The Netherlands says it also has too many other commitments.

But France, Italy, Germany, Greece and EU candidate Turkey have voiced conditional willingness to join a stabilisation force in Lebanon if there is a ceasefire, a political agreement and a mandate from the UN Security Council.

French President Jacques Chirac’s record low public approval ratings have rebounded partly due to his active diplomacy in the crisis and Paris may relish a bigger role in its former protectorate without American NATO tutelage.

“The perspective is clear that Hizbollah must be disarmed. But we cannot be perceived too much as carrying forward Israeli interests,” said one EU diplomat who requested anonymity.

EU president Finland and Ireland, traditional providers of UN “blue helmets”, said they would consider the force idea.

For most potential troop contributors, a political solution that tackles the future of Hizbollah will be crucial. A senior EU diplomat said: “It (a stabilisation force) is proving difficult and complicated, both as to its composition and what mandate it should have.
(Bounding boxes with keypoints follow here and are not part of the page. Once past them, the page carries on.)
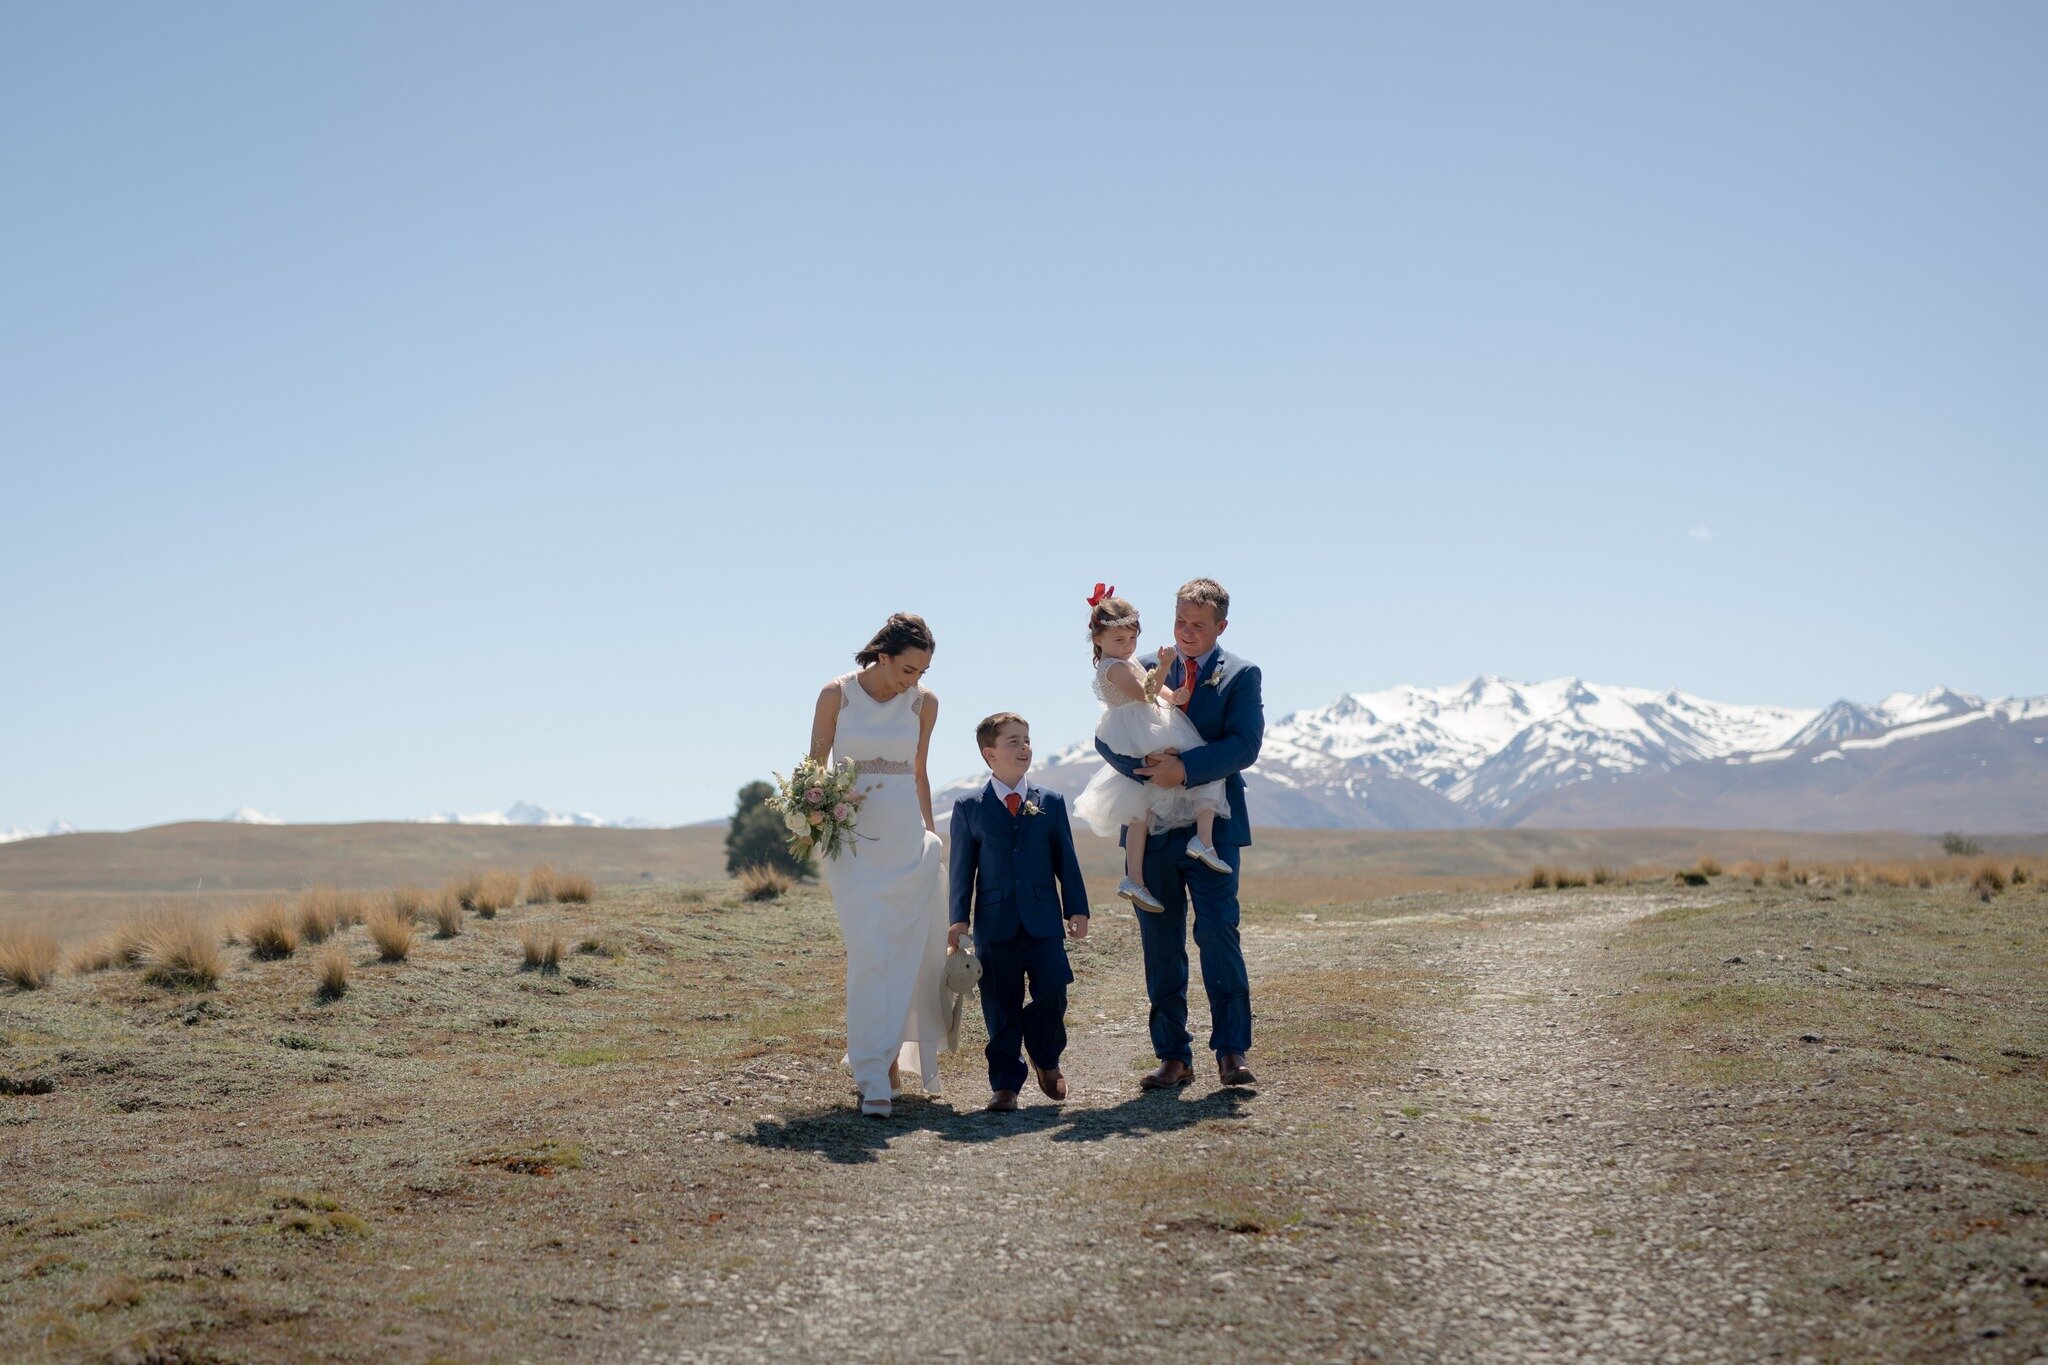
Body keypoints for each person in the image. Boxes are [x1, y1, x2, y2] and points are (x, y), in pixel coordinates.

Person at [1093, 578, 1263, 1090]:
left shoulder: (1241, 674)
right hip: (1154, 825)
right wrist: (1144, 765)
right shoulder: (1136, 664)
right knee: (1160, 944)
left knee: (1217, 936)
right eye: (1180, 622)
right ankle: (1172, 1056)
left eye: (1198, 625)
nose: (1186, 633)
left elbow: (1244, 745)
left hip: (1213, 830)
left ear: (1221, 627)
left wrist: (1182, 769)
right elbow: (1106, 736)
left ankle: (1230, 1052)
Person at [807, 612, 952, 1118]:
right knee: (869, 951)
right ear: (883, 656)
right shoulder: (836, 695)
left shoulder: (924, 704)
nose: (914, 680)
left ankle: (883, 1065)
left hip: (906, 842)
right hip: (851, 845)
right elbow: (813, 771)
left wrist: (931, 835)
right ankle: (872, 1075)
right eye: (908, 668)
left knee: (905, 957)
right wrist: (814, 817)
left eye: (923, 671)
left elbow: (919, 772)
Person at [947, 713, 1090, 1112]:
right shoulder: (968, 807)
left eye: (1027, 740)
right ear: (989, 754)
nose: (1024, 747)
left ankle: (1046, 1059)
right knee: (999, 1005)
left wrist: (1077, 908)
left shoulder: (1051, 802)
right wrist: (958, 916)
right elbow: (962, 869)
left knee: (1053, 994)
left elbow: (1067, 860)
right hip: (996, 924)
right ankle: (1006, 1085)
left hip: (1044, 922)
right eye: (1013, 741)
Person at [1072, 592, 1231, 912]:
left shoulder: (1121, 660)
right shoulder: (1113, 668)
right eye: (1120, 639)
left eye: (1133, 638)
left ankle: (1134, 878)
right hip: (1138, 730)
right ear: (1098, 638)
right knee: (1200, 763)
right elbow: (1145, 693)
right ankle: (1203, 838)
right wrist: (1166, 665)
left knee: (1139, 812)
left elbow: (1151, 688)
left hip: (1142, 723)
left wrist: (1172, 696)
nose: (1129, 645)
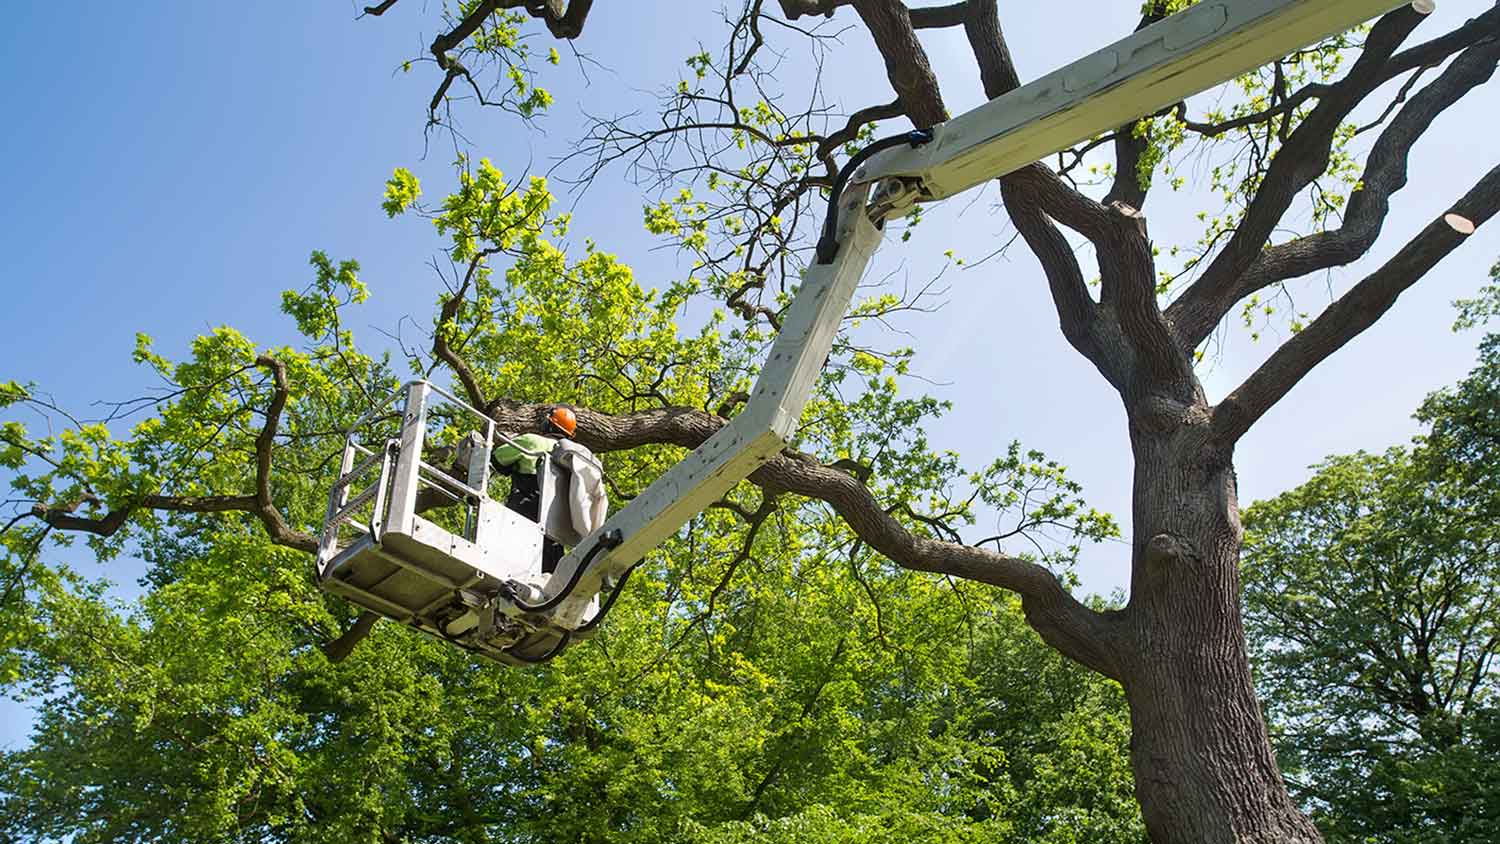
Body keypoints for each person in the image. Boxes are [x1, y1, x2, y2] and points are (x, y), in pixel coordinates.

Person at [492, 407, 577, 573]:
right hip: (555, 534)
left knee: (507, 572)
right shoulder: (574, 458)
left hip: (522, 518)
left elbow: (497, 459)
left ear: (548, 424)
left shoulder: (531, 441)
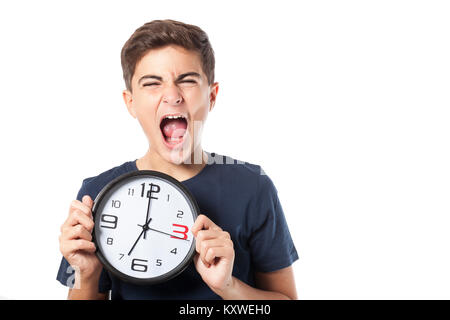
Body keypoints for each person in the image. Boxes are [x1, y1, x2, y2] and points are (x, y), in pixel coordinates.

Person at [57, 19, 298, 300]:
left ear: (212, 95)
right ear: (130, 102)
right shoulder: (97, 193)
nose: (172, 96)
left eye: (187, 80)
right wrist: (84, 277)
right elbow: (78, 285)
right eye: (152, 83)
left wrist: (227, 286)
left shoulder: (253, 186)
“One of the most difficult areas is the disarmament of Hizbollah. You can only do that with the agreement of Hizbollah, which means that any peace mission cannot be dissociated from the wider political context.”

Hizbollah refuses to give up the arms it used to help end more than 20 years of Israeli occupation of south Lebanon in 2000 but says it wants to negotiate a deal on how best to defend the country. It wants Israel out of the Shebaa Farms, land which it says is Lebanese. The United Nations says it is Syrian. “If the peace force is charged with disarming Hizbollah, this can create the possibility of a clash between UN forces and Hizbollah,” a Turkish official said.

A NATO source expressed similar misgivings about what an international force would have to do and how it could avoid a fresh escalation of fighting in a few months’ time.

Foreign ministers of the major power “contact group” on Lebanon, including US Secretary of State Condoleezza Rice, will discuss a potential global political settlement as well as security guarantees at a meeting in Rome on Wednesday.

But with Western nations locked in twin standoffs with Iran over its nuclear programme and Syria over its alleged role in the assassination of former Lebanese prime minister Rafik al-Hariri, it is not clear what levers they can use to persuade Hizbollah to lay down its arms.

If it is not disarmed, diplomats say it is probably only a matter of time before Hizbollah lobs rockets over the new force’s heads into Israel or tries to infiltrate the border again, given its ideology, track-record and backers.

One EU diplomat said his private nightmare was that European countries could send potential hostages who could be killed or kidnapped if the standoffs with Tehran and Damascus degenerated.